Nous sommes sans doute désormais en mesure d'assigner à la question et au thème de l'origine des langues deux déterminations globales et essentielles (qui sont au fond des déterminités objectives). D'une part la vie de l'esprit, d'autre part l'amour de l'esprit pour lui-même. Ce résultat est rendu possible par une déduction progressive d'une synthèse des trois dimensions de l'originarité, de l'originellité et de l'originarité, dans leur rapport respectif au lieu, à la durée, à l'imaginaire, dimensions maintenues dans l'unité vivante et systémique de toute langue. La vie de l'esprit reste mystérieuse pour un esprit fini, mais elle demeure un fait, le fait de ce qui ne cesse de se faire, dans sa figure finie, à travers son incarnation vivante dans le corps d'une langue. Certes, ce corps, s'il présente une unité intrinsèque indéfectible, n'en reste pas moins dans l'interaction avec l'extériorité. Il peut se dégrader, se déformer, vieillir, mourir, mais l'idée de sa vie propre reste éternelle.

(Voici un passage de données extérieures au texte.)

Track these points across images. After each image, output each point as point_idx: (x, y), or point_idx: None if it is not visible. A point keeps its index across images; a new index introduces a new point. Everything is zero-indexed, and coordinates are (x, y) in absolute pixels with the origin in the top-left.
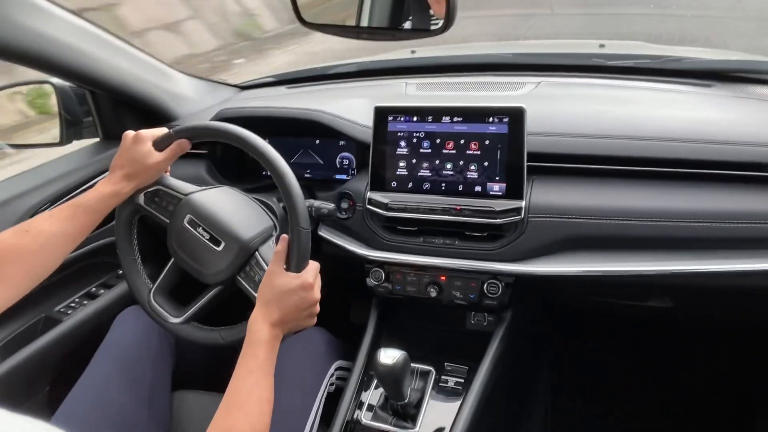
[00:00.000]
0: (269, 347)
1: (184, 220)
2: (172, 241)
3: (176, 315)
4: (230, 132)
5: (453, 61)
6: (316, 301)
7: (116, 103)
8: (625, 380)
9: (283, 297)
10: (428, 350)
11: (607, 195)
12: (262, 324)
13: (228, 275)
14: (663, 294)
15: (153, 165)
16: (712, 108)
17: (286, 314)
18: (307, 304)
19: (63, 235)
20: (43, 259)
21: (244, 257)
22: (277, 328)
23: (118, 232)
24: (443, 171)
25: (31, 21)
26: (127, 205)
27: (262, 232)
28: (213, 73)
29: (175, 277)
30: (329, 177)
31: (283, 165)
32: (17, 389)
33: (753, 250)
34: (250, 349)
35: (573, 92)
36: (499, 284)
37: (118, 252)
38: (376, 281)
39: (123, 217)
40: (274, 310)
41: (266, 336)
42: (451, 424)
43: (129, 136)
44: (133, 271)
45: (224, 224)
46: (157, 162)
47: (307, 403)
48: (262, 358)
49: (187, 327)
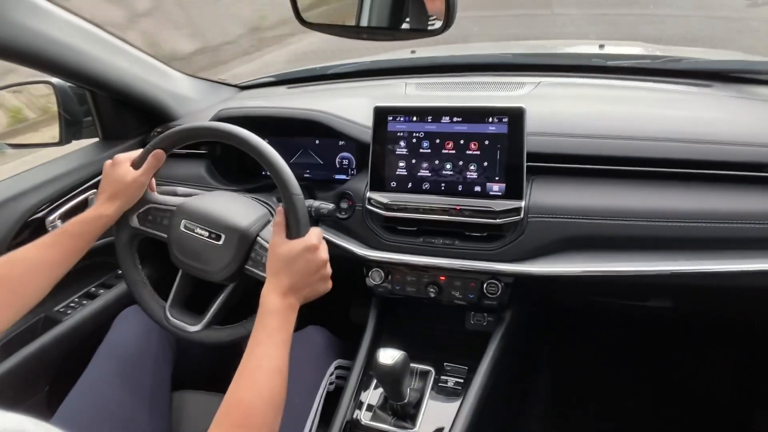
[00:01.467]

De même les langues peuvent se dégrader, s'appauvrir, se déformer, s'exténuer et s'éteindre, sous l'impulsion d'exploitations et de confiscations diverses. Mais elles n'en demeurent pas moins le témoin martyr du principe et de la finalité de l'esprit fini humain, développant sous la figure de sa finitude une dimension de l'esprit infini. L'origine des langues est donc ce qui, dans l'origine de chaque langue, constitue à la fois son principe et sa fin toujours déjà contenus l'un dans l'autre : pure entéléchie, pure énergie ergative et poïétique.
Dans ces conditions, il n'est pas excessif de dire que l'élément même de cette origine vivante est l'amour spontané et naturel que chaque esprit fini se voue et s'avoue à lui-même. La langue est donc cet esprit de feu (les langues de feu de l'esprit saint qui descendent sur les apôtres à la Pentecôte) dans lequel chaque esprit respire, se meut et tient. Cette ouverture origo-organique ne cesse de débuter d'elle-même et de se reconduire incessamment à son point d'achèvement accompli. De l'enfant (où l'esprit fini se trouve encore endormi et enveloppé) jusqu'au philosophe spéculatif (dans lequel l'esprit s'est mis en marche et en acte), cet amour de la langue qui en constitue l'origine la plus sublime se dévoile comme marque essentielle, sous sa figure finie, de l'amour que l'esprit infini se porte incessiblement, inamissiblement à lui-même, sous la triple forme, écrite et orale, de la langue maternelle, commune et savante. En ce sens la philosophie de la langue se résorbe dans l'amour rationnel de la langue. Elle assume ainsi tout à la fois la déontologie — maximes conversationnelles de Grice et de Locke —, la rigueur scientifique, et la richesse poétique qui forment toutes trois l'éthique même de la langue.
Christophe Steinlein (janvier 2004).